EXERCISE MATERIALS >>
····················

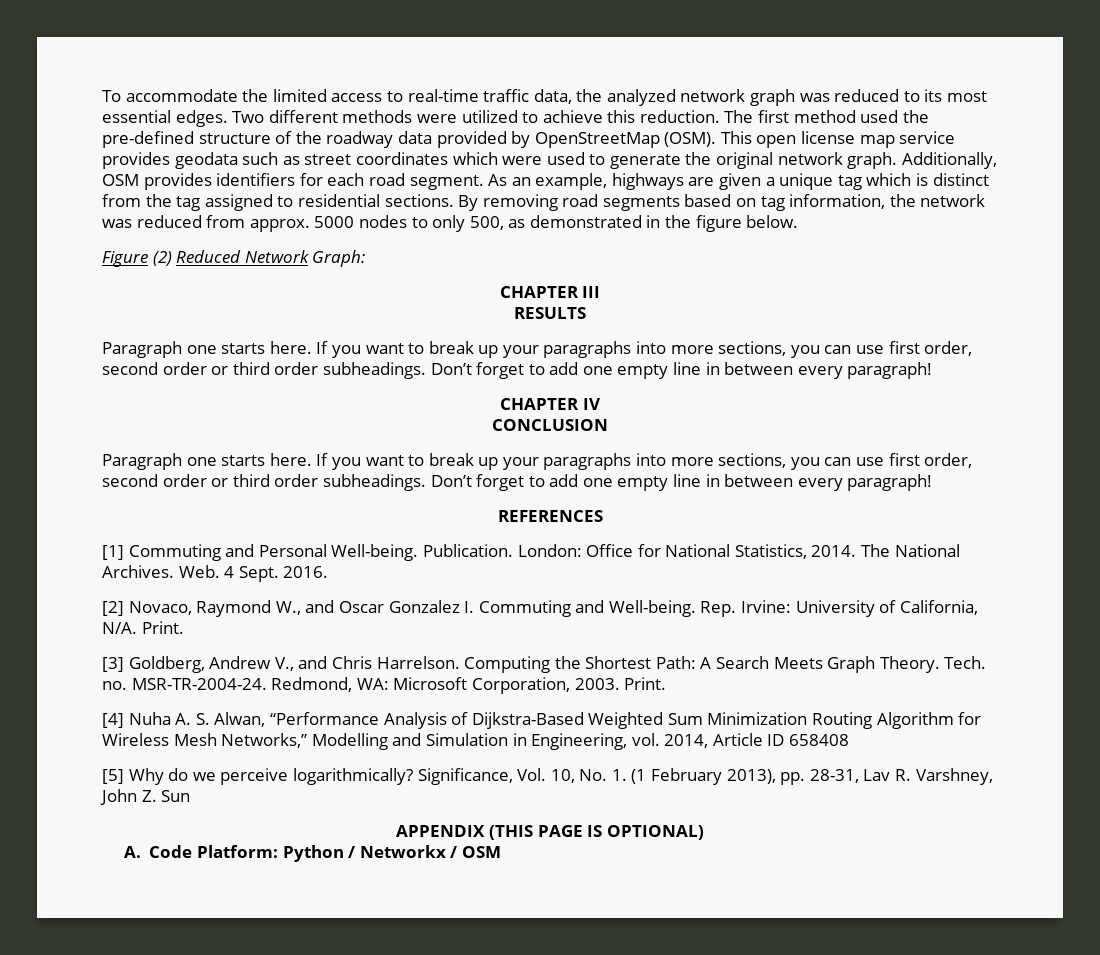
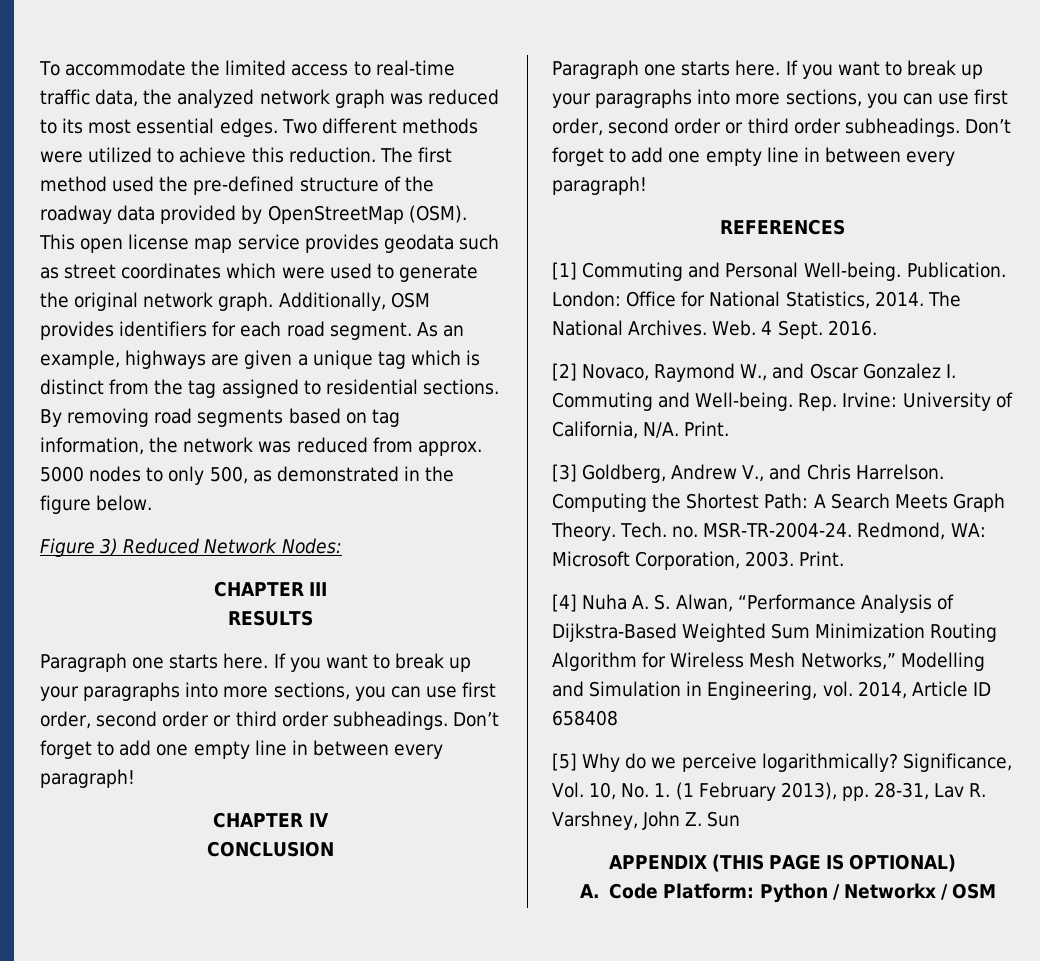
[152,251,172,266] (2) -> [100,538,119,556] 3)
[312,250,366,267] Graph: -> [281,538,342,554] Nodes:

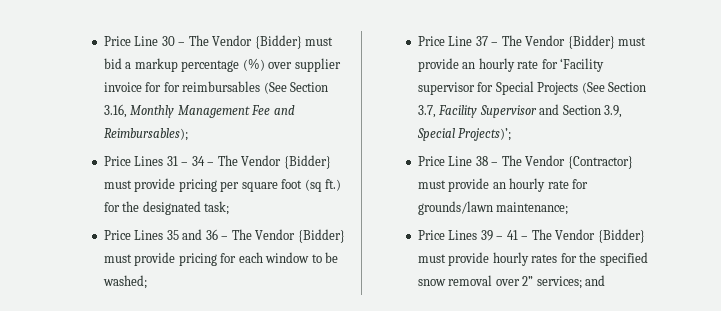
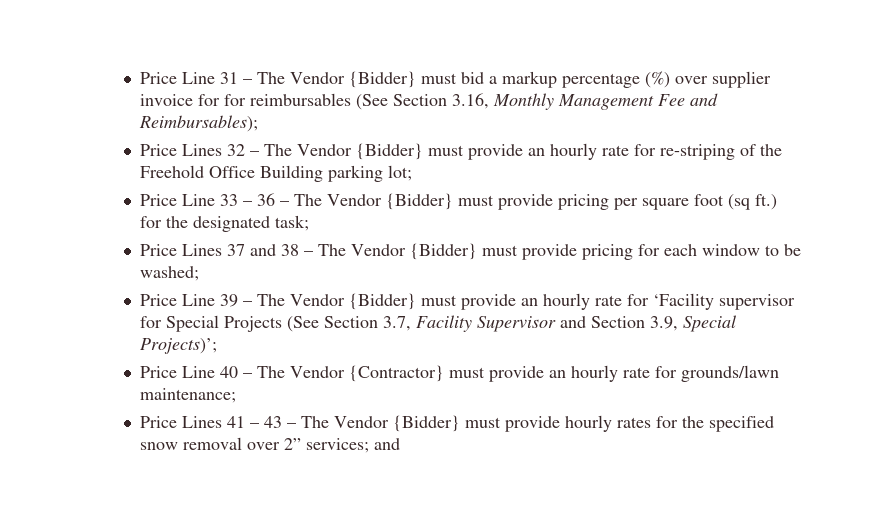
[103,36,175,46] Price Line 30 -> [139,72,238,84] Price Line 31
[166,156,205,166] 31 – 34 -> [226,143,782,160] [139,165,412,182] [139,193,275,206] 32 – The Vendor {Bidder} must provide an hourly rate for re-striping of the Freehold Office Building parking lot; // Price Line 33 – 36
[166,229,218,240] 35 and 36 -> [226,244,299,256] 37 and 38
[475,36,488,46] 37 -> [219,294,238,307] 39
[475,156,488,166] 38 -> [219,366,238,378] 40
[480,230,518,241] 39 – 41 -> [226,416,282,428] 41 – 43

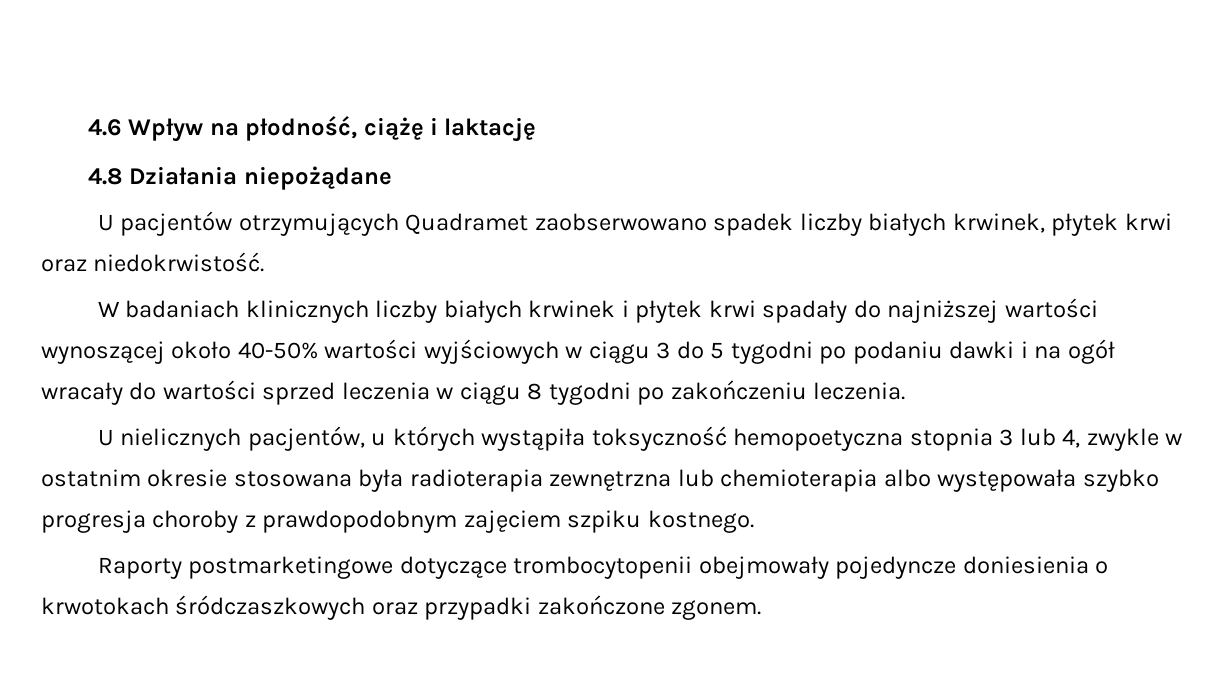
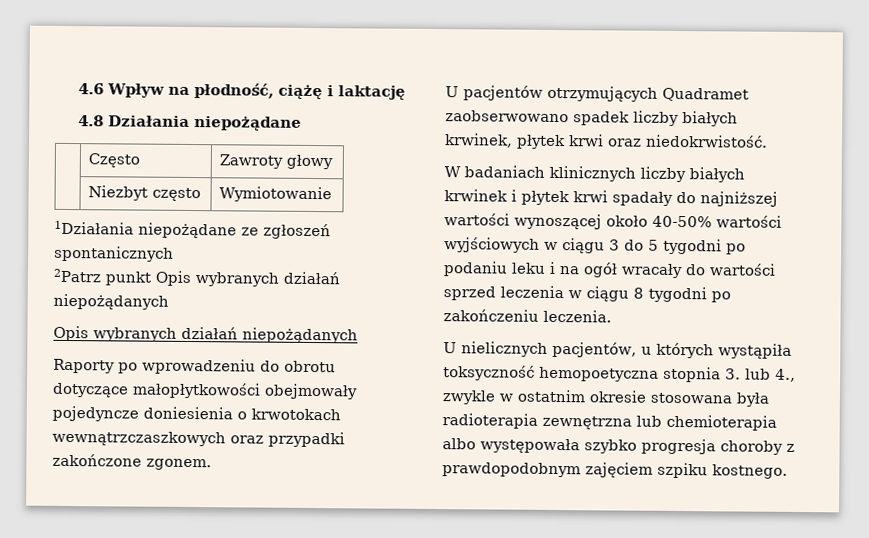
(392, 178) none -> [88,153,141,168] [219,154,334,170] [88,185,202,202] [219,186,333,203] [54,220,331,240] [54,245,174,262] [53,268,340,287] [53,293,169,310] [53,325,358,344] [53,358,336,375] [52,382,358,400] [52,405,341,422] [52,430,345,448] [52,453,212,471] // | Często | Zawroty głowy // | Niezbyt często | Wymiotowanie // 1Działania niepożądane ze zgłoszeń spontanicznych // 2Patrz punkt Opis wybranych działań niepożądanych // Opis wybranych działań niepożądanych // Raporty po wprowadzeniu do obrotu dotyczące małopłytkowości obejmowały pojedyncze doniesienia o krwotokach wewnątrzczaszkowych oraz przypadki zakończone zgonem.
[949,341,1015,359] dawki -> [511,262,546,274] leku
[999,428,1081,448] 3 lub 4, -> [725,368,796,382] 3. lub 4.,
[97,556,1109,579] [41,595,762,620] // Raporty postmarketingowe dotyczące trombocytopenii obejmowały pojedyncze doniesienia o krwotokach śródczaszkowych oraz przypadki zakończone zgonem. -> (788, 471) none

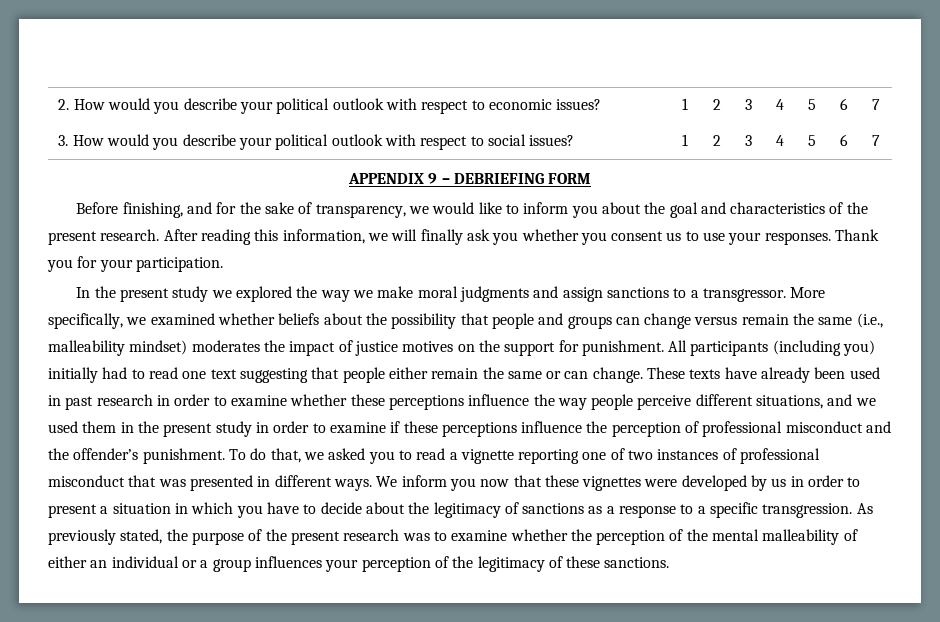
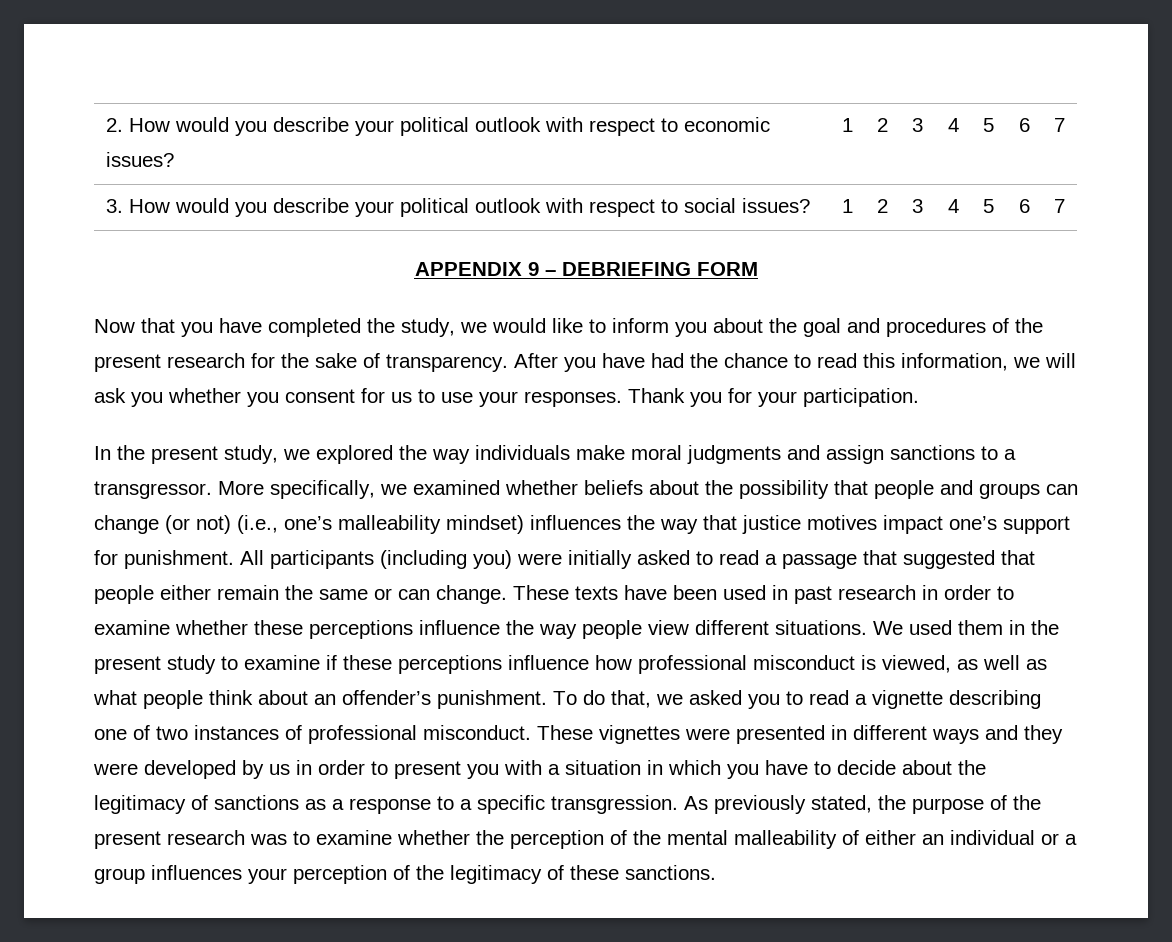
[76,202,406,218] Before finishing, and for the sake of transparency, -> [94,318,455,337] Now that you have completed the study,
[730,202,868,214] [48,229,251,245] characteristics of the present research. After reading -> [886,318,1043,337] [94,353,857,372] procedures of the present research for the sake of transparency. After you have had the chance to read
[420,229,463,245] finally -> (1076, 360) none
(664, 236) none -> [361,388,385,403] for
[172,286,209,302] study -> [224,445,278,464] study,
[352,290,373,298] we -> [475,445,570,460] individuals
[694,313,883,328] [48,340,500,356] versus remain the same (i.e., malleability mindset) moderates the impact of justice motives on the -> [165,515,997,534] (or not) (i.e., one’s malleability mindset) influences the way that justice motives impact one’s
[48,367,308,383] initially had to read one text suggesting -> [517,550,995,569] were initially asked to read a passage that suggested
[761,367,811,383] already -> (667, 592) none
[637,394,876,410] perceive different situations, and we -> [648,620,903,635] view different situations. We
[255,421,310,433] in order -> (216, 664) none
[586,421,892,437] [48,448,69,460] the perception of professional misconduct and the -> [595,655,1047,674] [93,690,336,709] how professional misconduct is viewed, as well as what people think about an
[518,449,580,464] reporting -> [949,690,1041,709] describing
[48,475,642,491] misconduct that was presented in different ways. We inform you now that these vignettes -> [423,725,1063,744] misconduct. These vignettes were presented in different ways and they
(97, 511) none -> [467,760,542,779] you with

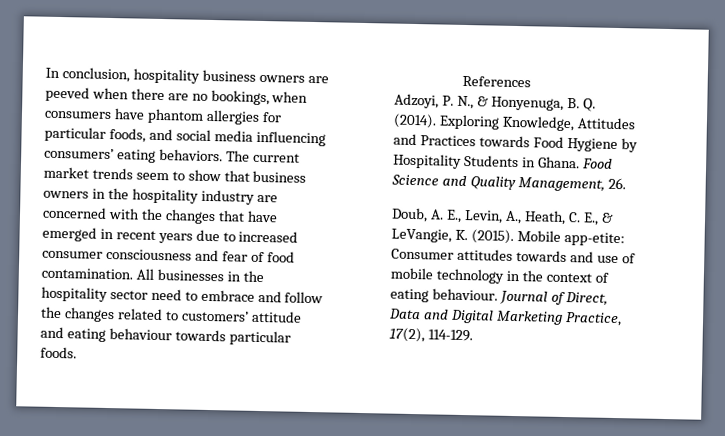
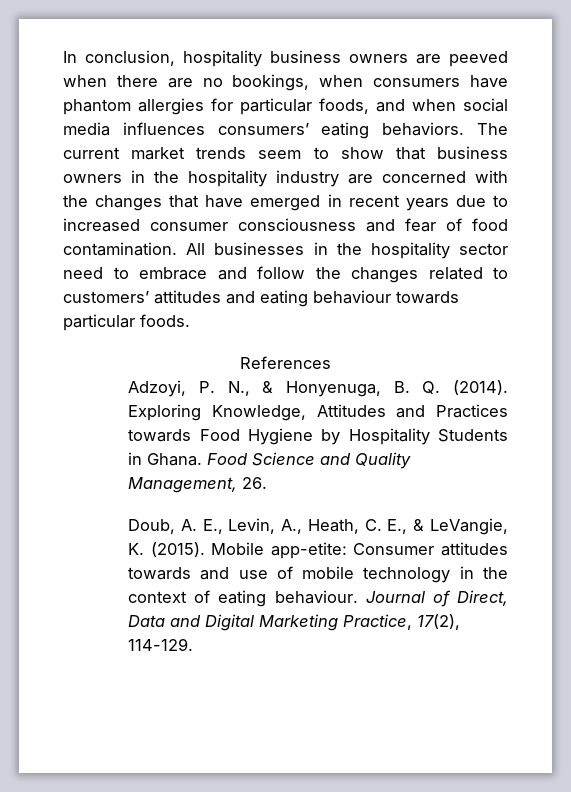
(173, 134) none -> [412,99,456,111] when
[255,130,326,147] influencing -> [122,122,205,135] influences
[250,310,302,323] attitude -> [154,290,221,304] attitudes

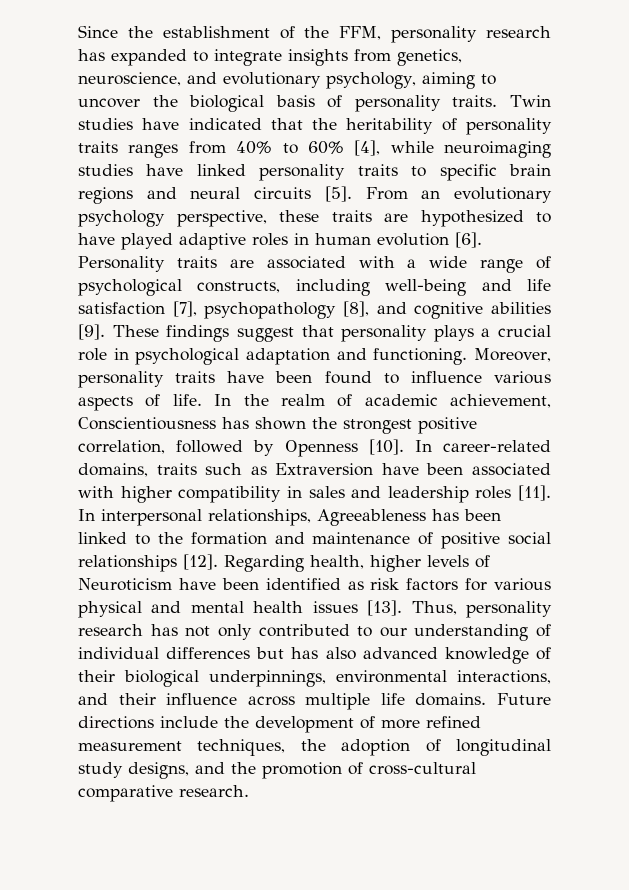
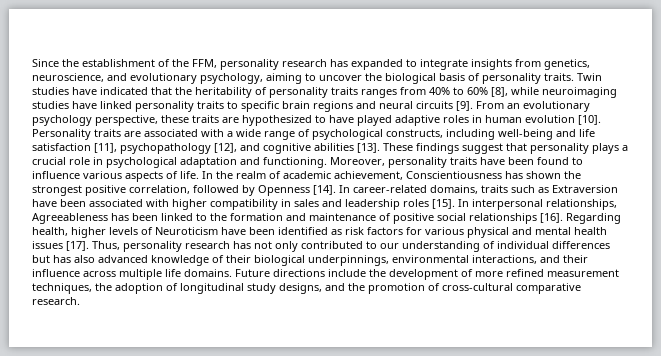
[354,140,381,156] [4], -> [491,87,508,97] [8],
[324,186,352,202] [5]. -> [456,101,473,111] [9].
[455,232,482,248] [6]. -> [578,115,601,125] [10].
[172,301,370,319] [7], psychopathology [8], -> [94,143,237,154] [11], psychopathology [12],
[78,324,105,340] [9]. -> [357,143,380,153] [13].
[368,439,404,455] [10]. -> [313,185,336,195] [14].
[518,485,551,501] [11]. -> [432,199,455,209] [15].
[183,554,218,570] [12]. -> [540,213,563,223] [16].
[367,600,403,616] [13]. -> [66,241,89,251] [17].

····················

WORK REQUIRED >>
Search the material above for the word "misconduct", then copy out each line that has it.

SOLUTION FOR THIS TASK >>
[586,421,892,437] [48,448,69,460] the perception of professional misconduct and the -> [595,655,1047,674] [93,690,336,709] how professional misconduct is viewed, as well as what people think about an
[48,475,642,491] misconduct that was presented in different ways. We inform you now that these vignettes -> [423,725,1063,744] misconduct. These vignettes were presented in different ways and they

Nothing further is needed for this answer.